Although such objective vision impairment measures are still considered necessary, they are recognized no longer to be sufficient. However, while the rest of the medical care industry has begun to incorporate patient reported outcomes to validate the effect of procedure or care on a person's functional ability, in the ophthalmic industry these have not been adopted except for pharmaceutical trials.
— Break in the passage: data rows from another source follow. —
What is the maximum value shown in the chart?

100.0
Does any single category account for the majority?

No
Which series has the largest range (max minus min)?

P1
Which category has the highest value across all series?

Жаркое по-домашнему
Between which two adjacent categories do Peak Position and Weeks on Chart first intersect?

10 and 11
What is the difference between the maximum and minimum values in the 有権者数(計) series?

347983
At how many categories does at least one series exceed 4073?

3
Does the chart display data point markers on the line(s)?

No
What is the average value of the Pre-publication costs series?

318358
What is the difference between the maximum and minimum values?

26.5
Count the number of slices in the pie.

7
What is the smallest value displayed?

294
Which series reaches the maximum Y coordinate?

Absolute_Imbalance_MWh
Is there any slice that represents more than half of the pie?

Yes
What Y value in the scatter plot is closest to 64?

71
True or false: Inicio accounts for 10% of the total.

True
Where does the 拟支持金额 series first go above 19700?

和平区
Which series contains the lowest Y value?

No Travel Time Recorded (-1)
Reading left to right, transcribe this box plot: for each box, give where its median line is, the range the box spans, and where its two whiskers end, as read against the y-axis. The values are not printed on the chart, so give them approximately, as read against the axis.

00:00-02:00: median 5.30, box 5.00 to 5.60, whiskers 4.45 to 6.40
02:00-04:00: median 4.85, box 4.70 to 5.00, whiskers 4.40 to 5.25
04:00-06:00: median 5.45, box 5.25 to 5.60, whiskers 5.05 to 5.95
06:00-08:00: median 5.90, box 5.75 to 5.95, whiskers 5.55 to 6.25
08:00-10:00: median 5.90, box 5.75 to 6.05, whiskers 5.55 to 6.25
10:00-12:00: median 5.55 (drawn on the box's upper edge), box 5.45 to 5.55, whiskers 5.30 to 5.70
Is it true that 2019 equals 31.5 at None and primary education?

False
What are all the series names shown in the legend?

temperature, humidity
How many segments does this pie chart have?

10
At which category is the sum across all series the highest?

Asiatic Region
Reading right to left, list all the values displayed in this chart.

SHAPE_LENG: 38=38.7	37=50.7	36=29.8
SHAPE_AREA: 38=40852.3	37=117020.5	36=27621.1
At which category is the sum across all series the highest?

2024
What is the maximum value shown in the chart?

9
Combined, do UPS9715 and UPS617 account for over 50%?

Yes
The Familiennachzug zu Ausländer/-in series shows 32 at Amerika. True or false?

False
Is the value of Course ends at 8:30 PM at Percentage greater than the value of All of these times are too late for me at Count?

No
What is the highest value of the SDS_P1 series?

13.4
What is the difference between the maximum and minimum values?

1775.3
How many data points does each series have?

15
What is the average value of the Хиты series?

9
Primarily this has been because they have been viewed as administered tests conducted by staff utilizing visual function questionnaires that manifest poor answer stratification that results in poor patient understanding and reporting.
Sinclair Technologies along with the Clear Vision Foundation have developed a tablet based, self-administered questionnaire that has been validated against the administered NEIVFQ and more recently has been improved in the functional assessment questions for standard near and distance asks under various lighting conditions with stratification of the answers to enhance patient understanding and response. Such questionnaires will hopefully be used more commonly by patients in the waiting room (while waiting to see the doctor) as well as at home for improved disease monitoring.